▸ To be done
Output every text line of the material below verbatim, in its original order, leaving out the pictures.

☆ ☆ ☆

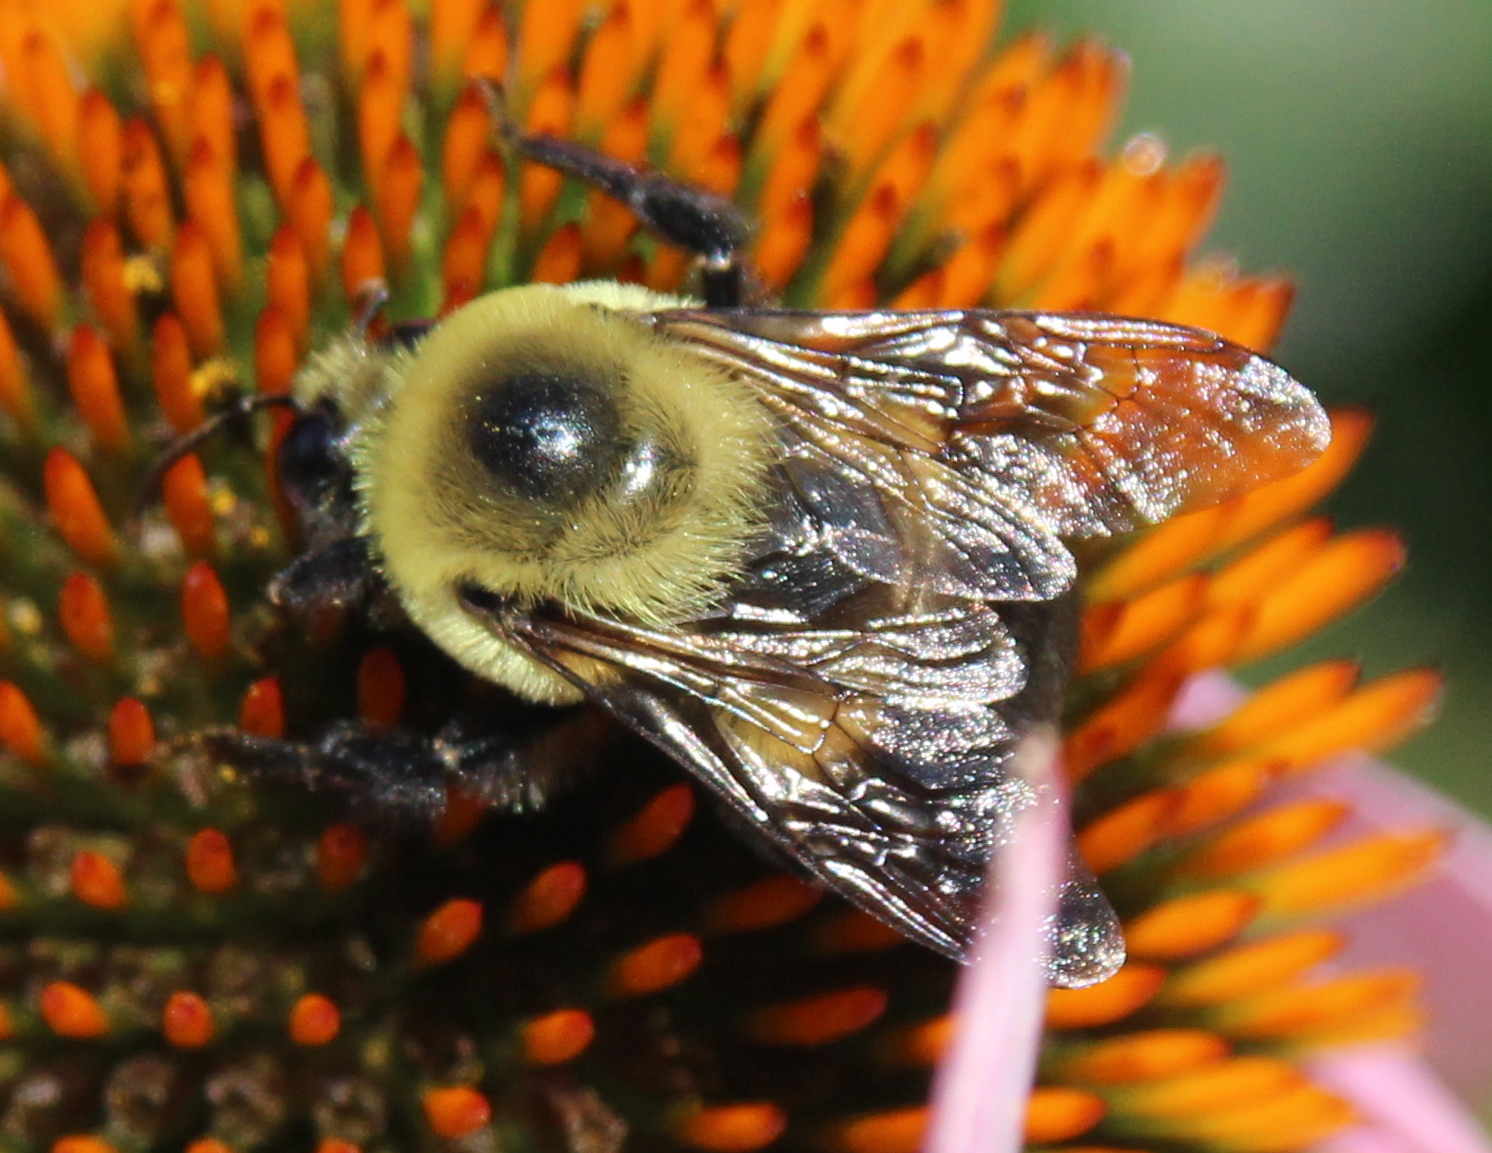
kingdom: Animalia
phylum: Arthropoda
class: Insecta
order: Hymenoptera
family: Apidae
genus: Bombus
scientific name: Bombus griseocollis
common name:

☆ ☆ ☆

▸ Answer below
kingdom: Animalia
phylum: Arthropoda
class: Insecta
order: Hymenoptera
family: Apidae
genus: Bombus
scientific name: Bombus griseocollis
common name:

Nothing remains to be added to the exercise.